#### [Testo dell'esercizio]
_ _ _ _

Il Fatto Quotidiano
EUROPA E AMERICA, L'OMBRA DI VLADIMIR PUTIN

Caro Furio  Colombo,

è evidente che Putin ha allargato il suo spazio. C'è nel Mediterraneo, c'è in Siria, c'è a ridosso degli ex Paesi del patto di Varsavia, c'è contro l'Europa, c'è a spese dell'Ukraina E quando vuole arriva  in Libia. Ma c'è in America. Accanto all'America. Non è la trama di un bel thriller?

Dino

L'ombra di Putin ha cominciato  ad allungarsi  su molte parti del mondo, e ad oscurare eventi ( di solito delitti ) che restano ovvii misteri ( è evidente che  il mandante  è Putin, ma mancano sempre le prove per dirlo, o la volontà politica di farlo ). Oppure  la partecipazione  russa è deliberatamente alla luce del sole,( il sostegno alla Siria, le basi e le  truppe in Medio Oriente, la distruzione di Aleppo ) ma nessuno raccoglie la sfida.  La situazione però era relativamente in equilibrio fino alla fine della presidenza Obama. Ovvero Putin, benchè non adeguatamente contrastato, era il capo non amico  di una potenza infida, tenuto a bada anche con sanzioni.

_ _ _ _

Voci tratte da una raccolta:
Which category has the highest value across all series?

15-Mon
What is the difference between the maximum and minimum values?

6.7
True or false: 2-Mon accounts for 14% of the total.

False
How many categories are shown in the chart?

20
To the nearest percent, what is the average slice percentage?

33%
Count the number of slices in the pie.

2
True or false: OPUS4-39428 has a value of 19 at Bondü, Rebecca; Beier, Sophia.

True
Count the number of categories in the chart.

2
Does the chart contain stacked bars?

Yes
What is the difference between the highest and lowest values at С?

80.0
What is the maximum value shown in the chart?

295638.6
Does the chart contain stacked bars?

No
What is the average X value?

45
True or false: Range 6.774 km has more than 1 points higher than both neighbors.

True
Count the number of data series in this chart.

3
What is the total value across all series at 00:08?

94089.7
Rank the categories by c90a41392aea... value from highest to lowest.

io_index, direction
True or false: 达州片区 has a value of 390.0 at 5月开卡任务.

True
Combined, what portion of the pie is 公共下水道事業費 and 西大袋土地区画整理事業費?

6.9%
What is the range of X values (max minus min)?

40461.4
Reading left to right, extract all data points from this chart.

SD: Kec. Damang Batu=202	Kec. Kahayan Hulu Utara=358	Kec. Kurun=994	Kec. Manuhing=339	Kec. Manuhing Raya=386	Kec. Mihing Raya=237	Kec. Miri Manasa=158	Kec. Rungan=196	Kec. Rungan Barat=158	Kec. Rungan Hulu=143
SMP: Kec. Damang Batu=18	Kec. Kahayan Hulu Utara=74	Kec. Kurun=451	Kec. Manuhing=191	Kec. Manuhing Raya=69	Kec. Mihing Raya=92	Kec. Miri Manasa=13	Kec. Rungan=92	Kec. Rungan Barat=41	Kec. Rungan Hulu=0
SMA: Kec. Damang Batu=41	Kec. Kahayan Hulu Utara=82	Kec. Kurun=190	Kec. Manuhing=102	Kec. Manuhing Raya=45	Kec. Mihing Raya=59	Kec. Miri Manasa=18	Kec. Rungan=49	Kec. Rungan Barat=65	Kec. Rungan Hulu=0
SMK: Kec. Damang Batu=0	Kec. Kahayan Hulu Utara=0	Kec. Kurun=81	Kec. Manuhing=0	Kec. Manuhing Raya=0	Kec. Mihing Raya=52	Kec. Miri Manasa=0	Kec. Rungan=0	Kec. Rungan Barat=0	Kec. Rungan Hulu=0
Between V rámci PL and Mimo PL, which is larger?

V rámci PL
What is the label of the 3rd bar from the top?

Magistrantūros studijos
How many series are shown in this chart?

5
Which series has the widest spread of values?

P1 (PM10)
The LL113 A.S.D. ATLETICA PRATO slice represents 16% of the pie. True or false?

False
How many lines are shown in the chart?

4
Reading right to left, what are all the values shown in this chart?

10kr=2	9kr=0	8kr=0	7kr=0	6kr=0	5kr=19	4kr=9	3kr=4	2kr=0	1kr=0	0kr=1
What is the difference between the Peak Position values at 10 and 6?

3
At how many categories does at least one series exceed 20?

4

_ _ _ _

#### [Compito assegnato]
Riproduci senza modifiche il passo del testo sull'ombra di Putin che si apre con le parole contenenti "è evidente che Putin" e si chiude con "un bel thriller?".

#### [Risultato]
è evidente che Putin ha allargato il suo spazio. C'è nel Mediterraneo, c'è in Siria, c'è a ridosso degli ex Paesi del patto di Varsavia, c'è contro l'Europa, c'è a spese dell'Ukraina E quando vuole arriva  in Libia. Ma c'è in America. Accanto all'America. Non è la trama di un bel thriller?